By Illinois Policy April 2017
In February 2012, Caterpillar’s then-CEO Doug Oberhelman outlined needed reforms to save Illinois manufacturing jobs. State lawmakers have failed to act, and the Land of Lincoln is the only state in the region to lose manufacturing jobs since.
For years, Illinois lawmakers have ignored cries for reform from Illinois manufacturers – an insult to more than half a million manufacturing workers who rely on a healthy industry to forge the state’s middle class.
One of those workers is Rick Schock. He’s been on third shift in assembly at Caterpillar’s Aurora plant for 12 years. But he will soon lose his job as part of the company’s plans to shutter production facilities there.
“When I first started you’d go in to a local bar on a Friday morning at 7 a.m. [after your shift ended] and it was like a Friday night. It was nice, the camaraderie,” Schock said. “We were a big family.”
“But now with the layoffs my stress level has been so high.

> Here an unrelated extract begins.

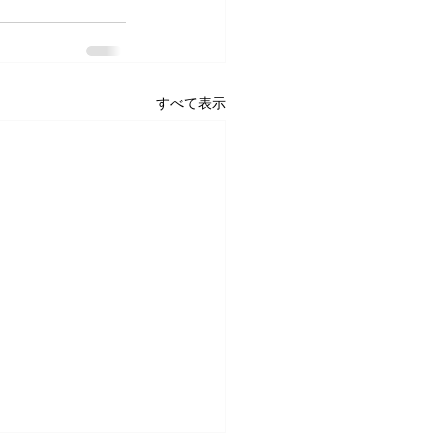
すべて表示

When I look at the people at work, everyone looks defeated.”
One of the most straightforward pleas from one of manufacturing’s largest players came five years ago in February 2012, when Caterpillar’s then-CEO Doug Oberhelman penned an op-ed outlining how Illinois government must act in order to bring back manufacturing jobs.
His recommendations included real workers’ compensation reform and a balanced state budget that would provide long-term tax certainty and tax relief.

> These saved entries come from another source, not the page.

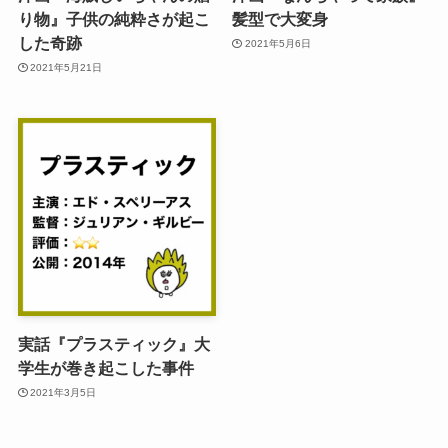
り物』子供の純粋さが起こ
髪型で大変身
した奇跡
2021年5月6日
2021年5月21日
実話『プラスティック』大
学生が巻き起こした事件
2021年3月5日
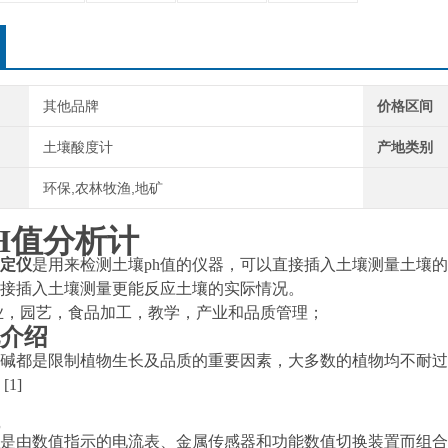
其他品牌
价格区间
土壤酸度计
产地类别
环保,农林牧渔,地矿
H值分析计
定仪
是用来检测土壤ph值的仪器，可以直接插入土壤测量土壤的
接插入土壤测量更能反应土壤的实际情况。
业，园艺，食品加工，教学，产业和品质管理；
介绍
碱都是限制植物生长及品质的重要因素，大多数的植物均不耐过
[1]
是由数值指示的电流表、
金属传感器
和功能数值切换装置而组合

The mass layoffs at Caterpillar’s Aurora plant offers a chance to reflect on Oberhelman’s plea and how the state has fared since.
The results are in: Illinois is the only state in the region to suffer a net loss of manufacturing jobs in the last five years.
“Business leaders are making decisions today on where to invest in the future,” Oberhelman wrote in 2012. “Illinois must act now, with a bipartisan sense of urgency, to position itself for future job creation that is being discussed in boardrooms all across this country.
“When Caterpillar and most other companies look to locate a new factory in the United States, Illinois is not in the running for such projects. It doesn’t have to be that way.”
Illinois’ high property taxes and high workers’ compensation costs hit manufacturing harder than any other sector of the state economy, discouraging investment and even pushing manufacturers out of Illinois to other states.
The Illinois Policy Institute has put forward a state budget plan that addresses both of these major cost drivers, while balancing the budget without tax hikes.
Until politicians focus on tackling foundational reforms, Illinois will continue to bleed jobs – and hardworking men and women will suffer.